Gary Stuck, DO, chief medical officer at Advocate Aurora Health, knows about the benefits of size. Advocate Aurora Health is one of the largest non-profit health systems in the country, and its scale helped the health system to succeed in the Medicare Shared Saving Program, Stuck said in an interview.

But the chief medical officer attributed the health system’s $61 million in savings to more than scale.

“We use many strategies to get to that number, but the key here is that we focus on getting patients the right safe, high-quality care at the right time and the right place. We know that we can provide high quality care at a lower cost when we coordinate care across the continuum,” he said.

Specifically, the health system has invested in expanding its integrated care management and post-acute care networks to “optimize the control of chronic conditions and focus on the right level of care including a home-first mentality,” Stuck stated.

Advocate Aurora Health also partners with a platform called NowPow to address the social determinants of health, which can impact between 10 and 20 percent of outcomes.

Gary Stuck, DO, chief medical officer, Advocate Aurora Health
Gary Stuck, DO, chief medical officer, Advocate Aurora Health

“Our care team members use it to screen for non-clinical barriers to good health and then make referrals to programs, accessing a database of thousands of community resources to help with transportation, food banks or other services,” Stuck explained. “Then, patients can be connected to the resources that better enable them to get on the road to better health.”

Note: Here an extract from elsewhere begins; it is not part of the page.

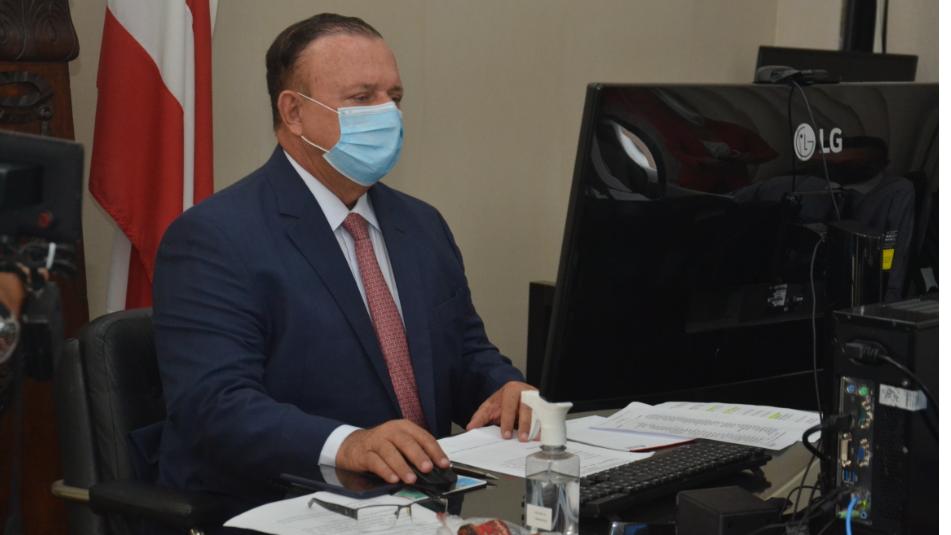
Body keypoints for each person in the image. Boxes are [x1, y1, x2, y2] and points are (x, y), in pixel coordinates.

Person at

Menard was able to break into this value-based world and start engaging in similar activities through an ACO, too. But his ACO was run by Aledade, which brought local primary care practices together to establish a value-based contract and help them implement value-based care.

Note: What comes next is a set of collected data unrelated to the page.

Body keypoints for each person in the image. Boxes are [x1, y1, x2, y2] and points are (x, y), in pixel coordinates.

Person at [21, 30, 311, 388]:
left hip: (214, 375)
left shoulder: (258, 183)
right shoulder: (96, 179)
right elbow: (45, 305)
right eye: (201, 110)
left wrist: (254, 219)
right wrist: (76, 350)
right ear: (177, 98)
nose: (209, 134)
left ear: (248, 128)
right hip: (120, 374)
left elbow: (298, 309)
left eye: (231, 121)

“They gave me the tools to become successful and then having their voice with the different insurance companies,” said Menard, who eventually became the local medical director for Aledade’s Louisiana and Southeast ACO. “The ACO gave us a whole team of practices across the state that we could actually finally move the needle on value-based care in a lot of these practices.”

With access to infrastructure and resources, Menard is now part of a risk-based ACO and Track 2 of Medicare’s Comprehensive Primary Care Plus program. The practice leader plans to continue taking on risk through APMs, but he still had some suggestions for improvement.

For one, benchmarking that does not solely rely on historical expenditure data could help providers stick with APMs, he stated. Attribution could also use some improvement. When payers switch an enrollee’s primary care provider, that can knock those patients off of a small practice’s cohort of patients eligible for an APM. Additionally, new independent physicians starting out do not have the patient base necessary to engage in current APMs even if they are providing some of the best quality care around.

Current APMs may have some flaws, but providers are dedicated to continuing their journey to value-based care through the models.

“Bottom line: We have embraced value-based care as a way to deliver better health. Advocate Aurora Health will continue to pursue whatever program makes the most sense for the system and our patients,” Stuck said.

The future of payment reform

As they currently stand, APMs may not be perfect but industry experts and providers agree that value-based care is the future of healthcare. As provider organizations and payers prepare to take on more advanced APMs, the healthcare industry needs to step back and assess its progress with value-based care implementation thus far.

As Miller pointed out in his APM development guide, assessing and improving how to approach care delivery and payment reform is key. And these improvements will be critical to accelerating the transition to higher quality, lower cost care.

“We need payment reform goals that are aligned with where we'd like to get,” McClellan said, “and hopefully, by 2025 not just by 2030 or 2035.”